Yeah! Well that’s why we try and be as honest as we can, in a nut shell. Because that is life. You know, I’ve done it myself! On more than one occasion! I’ve accidentally bought some real sheds in the past. Sometimes its passion that has driven me to do it, sometimes I’m just in a hurry and I’m not paying attention. Sometimes I just miss something. It happens. And it can be the real gotcha! You know taking things for a test drive, you know that extra 10 miles can be enough to tell you if that rare really difficult to fix gearbox is any good or not. And its not until you’ve done those extra 10 miles on the way home that you’ve dropped a real clanger! And its clanging around inside the gearbox doing untold damage to something that you are really going to struggle to source. None of us are infallible!
You are a big Land Rover lover. Do you think we’ll see a banger Landy on a future series of Flipping Bangers?
Because of my love of Land Rovers I certainly hope that we will be able to work a Landy into Flipping Bangers. But what I can say is that Land Rovers are actually very difficult to make any money out of! Because they generally cost more to do than you can earn back. Land Rovers are generally best left for people to have as their own project. And get the fun out of it that way.
Does Gus make a good cup of tea?
Does Gus make a good cup of tea… Well I’m very particular about how I have my tea made! So I generally try and make it myself. I think like with anything, people can always put more care and attention into their tea, or abide by the few simple rules that I insist on! Such as with my coffee, the milk must go in first!
Whats the worst car you’ve ever bought personally to fix up?
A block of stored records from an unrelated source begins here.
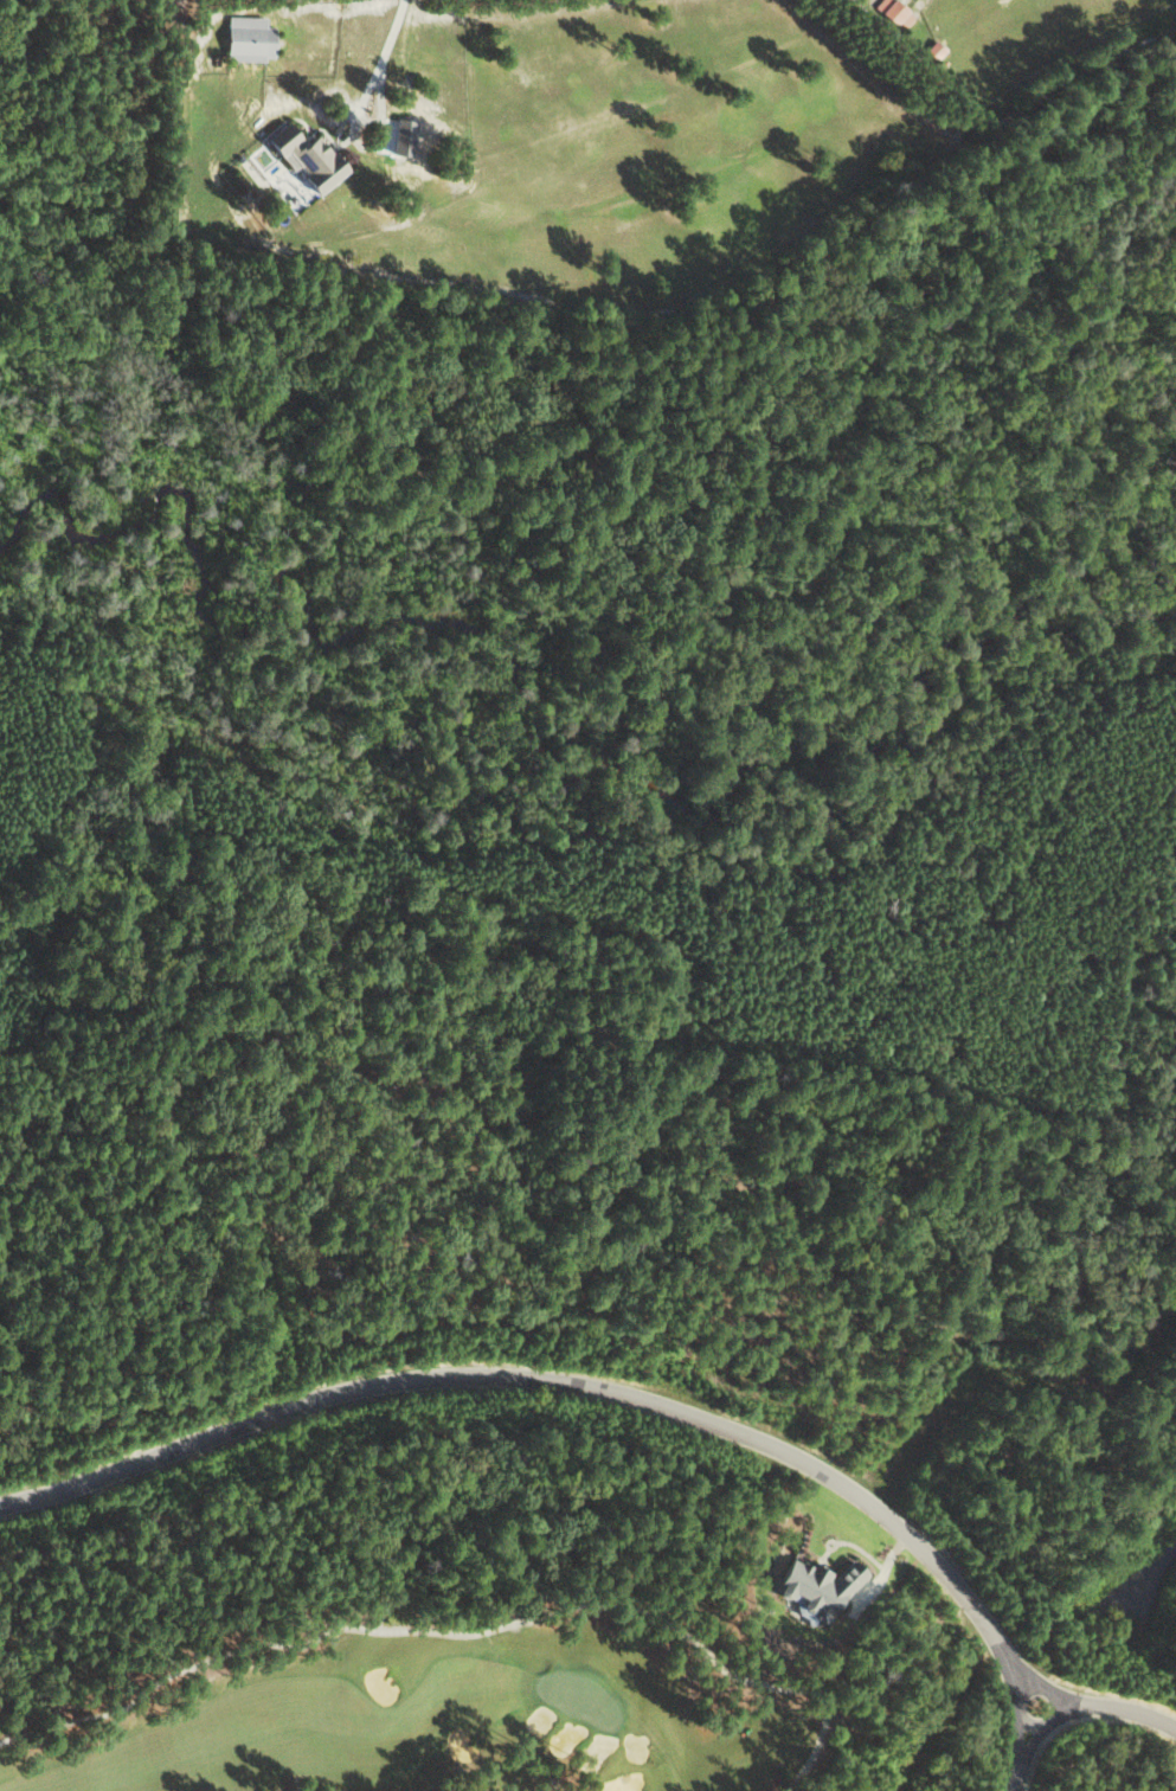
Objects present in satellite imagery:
building: (893, 12)
building: (247, 37)
building: (934, 49)
road: (384, 53)
building: (305, 156)
road: (533, 1381)
building: (814, 1588)
road: (1011, 1667)
road: (1001, 1674)
road: (1060, 1696)
road: (1044, 1698)
park: (447, 1709)
road: (1062, 1710)
road: (1130, 1716)
road: (1009, 1742)
road: (1021, 1747)
road: (1003, 1780)

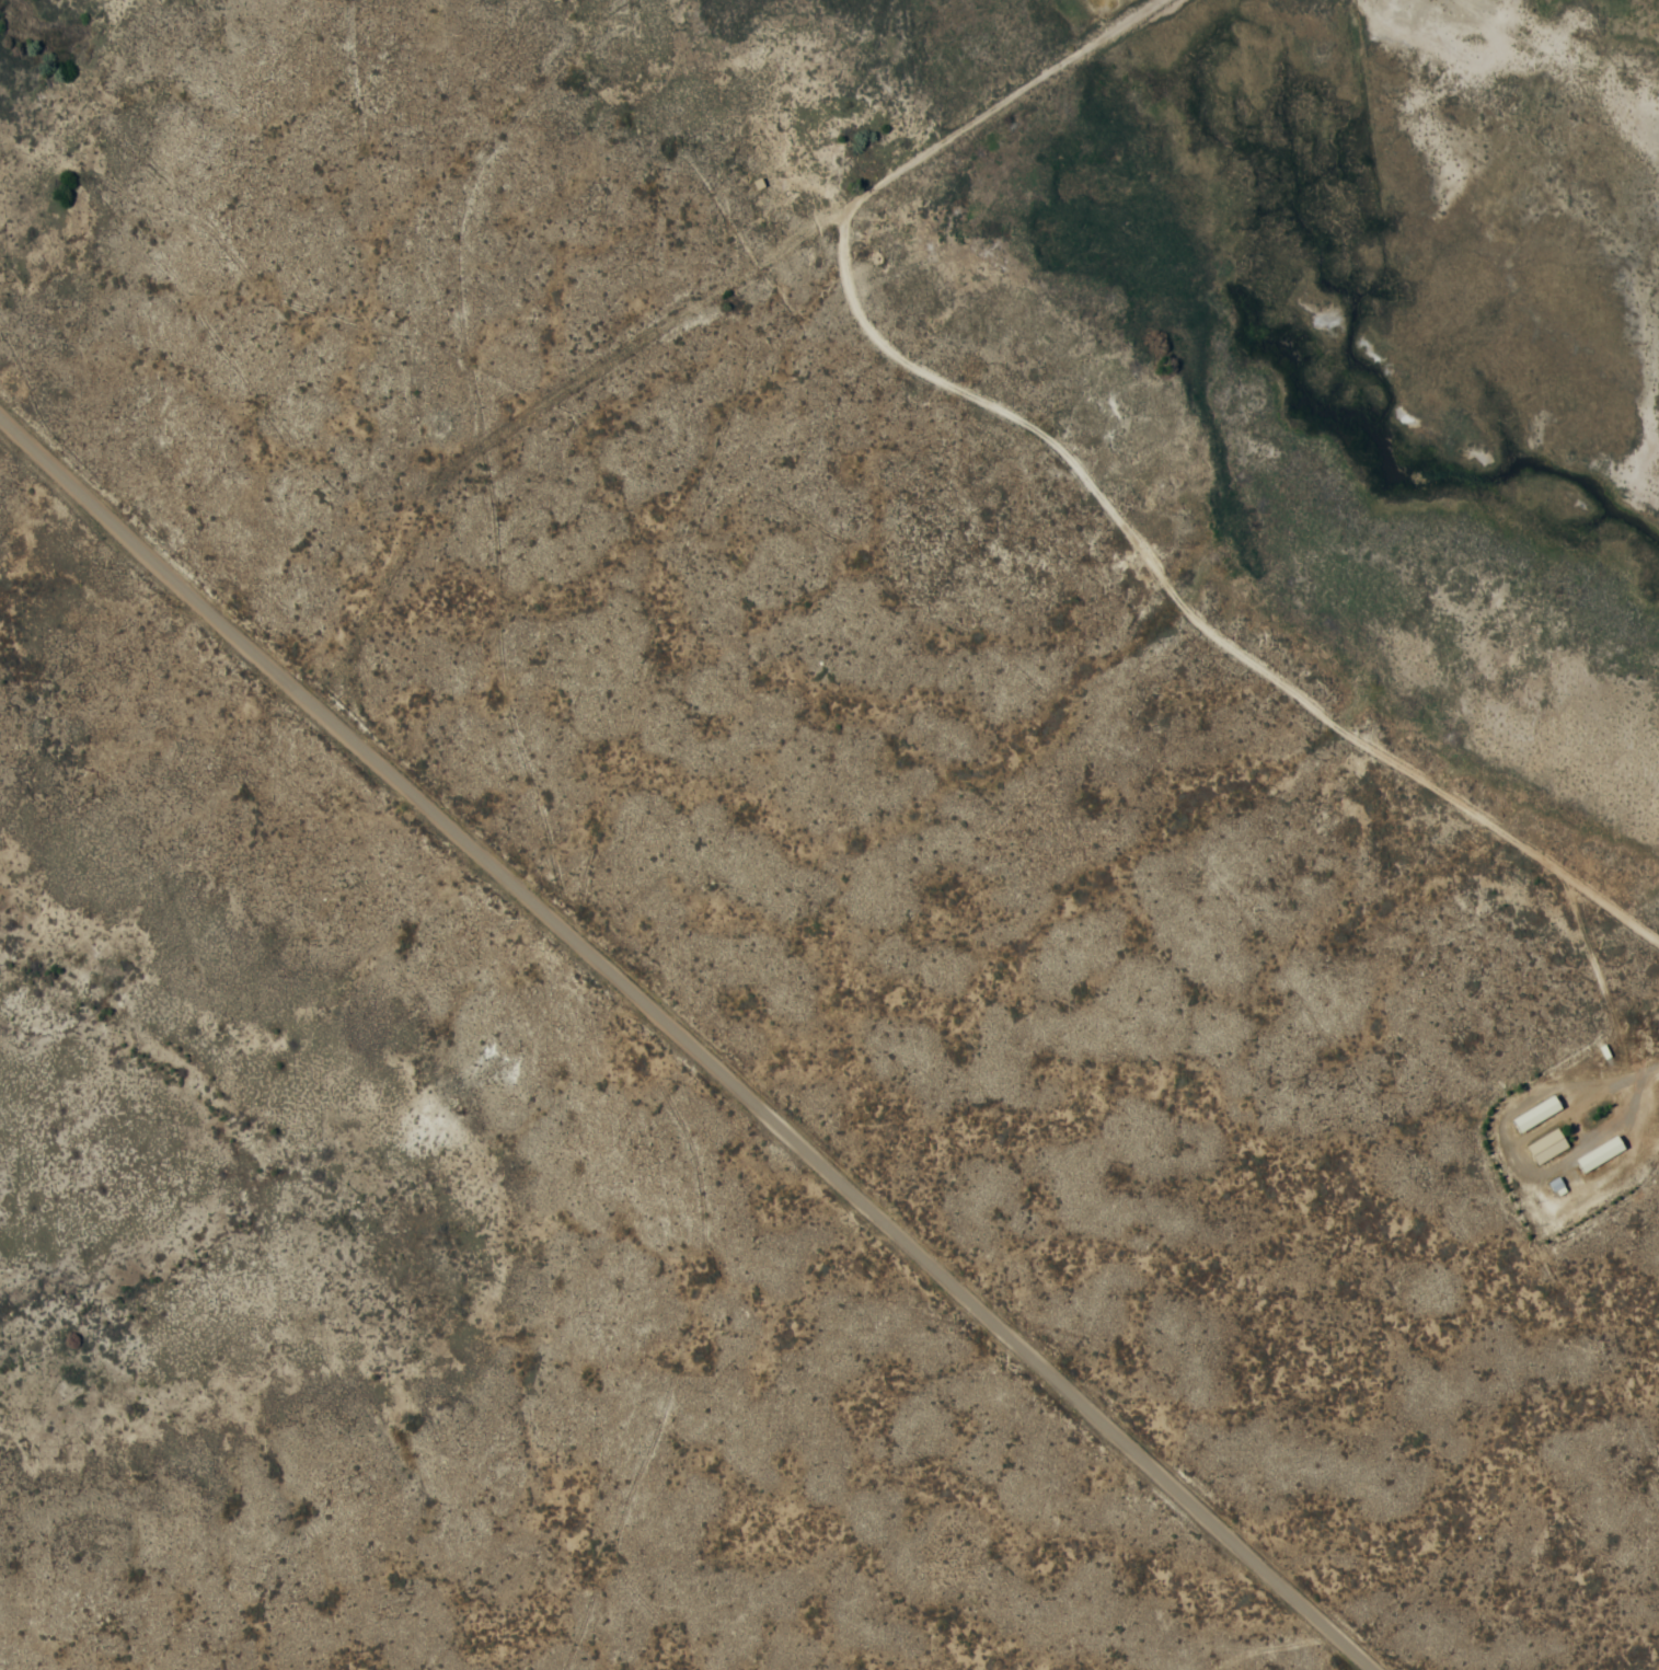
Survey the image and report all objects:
road: (662, 465)
road: (1269, 592)
road: (981, 923)
road: (692, 1036)
road: (1640, 1071)
building: (1546, 1145)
Well yeah the car that I liked the most and was the worst buy ever was a Morris Minor 1100 pickup. Awesome car! It got me everywhere. But the day before I drove it down to see my then girlfriend in Padstow in Cornwall, the chassis snapped in half! And the only thing keeping the front connected to the back was the handbrake cables! Every time you revved up it would bend the chassis up and slacked the cables. And every time you let the revs off, the chassis would bend back the other way and jam the brakes on… so it was a proper hiccup to get it home. It was scary really! And I had to spend all night welding the chassis up so I could go and see my girlfriend who I hadn’t actually seen for 18 months. So I was desperate to get down there! But I loved that car dearly and I then went on to restore it and customise it. Now this was around 27 years ago and it is actually still in existence as a custom car! And its even been used as a dragster of all things. So a nice end to the story with that one.